* **DESCRIPTION OF THE TASK**: The line containing "SmallIcon视图 | 每个项都显示一个小图标，在他的右边有一个标签。" marks the start; repeat it and every following line exactly through the end of the entries.

┌─ EXCERPTED DATA

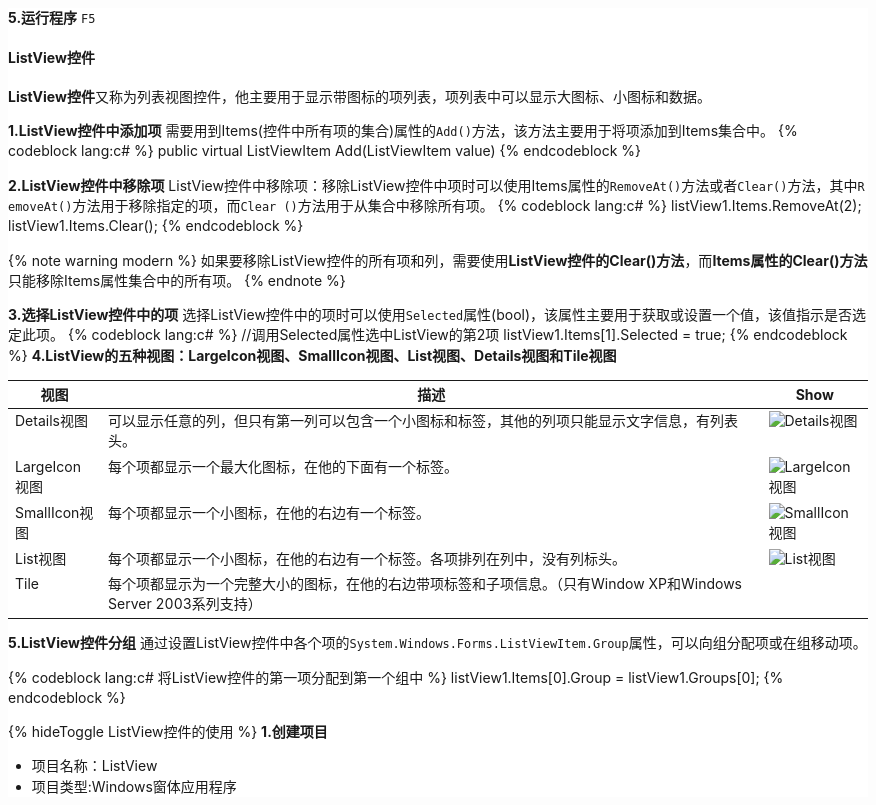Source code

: **5.运行程序**
`F5`

#### ListView控件

**ListView控件**又称为列表视图控件，他主要用于显示带图标的项列表，项列表中可以显示大图标、小图标和数据。

**1.ListView控件中添加项**
需要用到Items(控件中所有项的集合)属性的`Add()`方法，该方法主要用于将项添加到Items集合中。
{% codeblock lang:c# %}
public virtual ListViewItem Add(ListViewItem value)
{% endcodeblock %}

**2.ListView控件中移除项**
ListView控件中移除项：移除ListView控件中项时可以使用Items属性的`RemoveAt()`方法或者`Clear()`方法，其中`RemoveAt()`方法用于移除指定的项，而`Clear ()`方法用于从集合中移除所有项。
{% codeblock lang:c# %}
listView1.Items.RemoveAt(2);
listView1.Items.Clear();
{% endcodeblock %}

{% note warning modern %}
如果要移除ListView控件的所有项和列，需要使用**ListView控件的Clear()方法**，而**Items属性的Clear()方法**只能移除Items属性集合中的所有项。
{% endnote %}

**3.选择ListView控件中的项**
选择ListView控件中的项时可以使用`Selected`属性(bool)，该属性主要用于获取或设置一个值，该值指示是否选定此项。
{% codeblock lang:c# %}
//调用Selected属性选中ListView的第2项
listView1.Items[1].Selected = true; 
{% endcodeblock %}
**4.ListView的五种视图：LargeIcon视图、SmallIcon视图、List视图、Details视图和Tile视图**

| 视图 | 描述 | Show |
| --- | ---- | ----- |
| Details视图 | 可以显示任意的列，但只有第一列可以包含一个小图标和标签，其他的列项只能显示文字信息，有列表头。 | ![Details视图](2022-11-30-18-02-26.png) |
| LargeIcon视图 | 每个项都显示一个最大化图标，在他的下面有一个标签。 | ![LargeIcon视图](2022-11-30-18-03-09.png) |
| SmallIcon视图 | 每个项都显示一个小图标，在他的右边有一个标签。 | ![SmallIcon视图](2022-11-30-18-03-56.png) |
| List视图 | 每个项都显示一个小图标，在他的右边有一个标签。各项排列在列中，没有列标头。 | ![List视图](2022-11-30-18-04-24.png) |
| Tile | 每个项都显示为一个完整大小的图标，在他的右边带项标签和子项信息。（只有Window XP和Windows Server 2003系列支持）||

**5.ListView控件分组**
通过设置ListView控件中各个项的`System.Windows.Forms.ListViewItem.Group`属性，可以向组分配项或在组移动项。

{% codeblock lang:c# 将ListView控件的第一项分配到第一个组中 %}
listView1.Items[0].Group = listView1.Groups[0];
{% endcodeblock %}

{% hideToggle ListView控件的使用 %}
**1.创建项目**

- 项目名称：ListView
- 项目类型:Windows窗体应用程序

└─

* **SOLUTION FOR THIS PROBLEM**:
| SmallIcon视图 | 每个项都显示一个小图标，在他的右边有一个标签。 | ![SmallIcon视图](2022-11-30-18-03-56.png) |
| List视图 | 每个项都显示一个小图标，在他的右边有一个标签。各项排列在列中，没有列标头。 | ![List视图](2022-11-30-18-04-24.png) |
| Tile | 每个项都显示为一个完整大小的图标，在他的右边带项标签和子项信息。（只有Window XP和Windows Server 2003系列支持）||

**5.ListView控件分组**
通过设置ListView控件中各个项的`System.Windows.Forms.ListViewItem.Group`属性，可以向组分配项或在组移动项。

{% codeblock lang:c# 将ListView控件的第一项分配到第一个组中 %}
listView1.Items[0].Group = listView1.Groups[0];
{% endcodeblock %}

{% hideToggle ListView控件的使用 %}
**1.创建项目**

- 项目名称：ListView
- 项目类型:Windows窗体应用程序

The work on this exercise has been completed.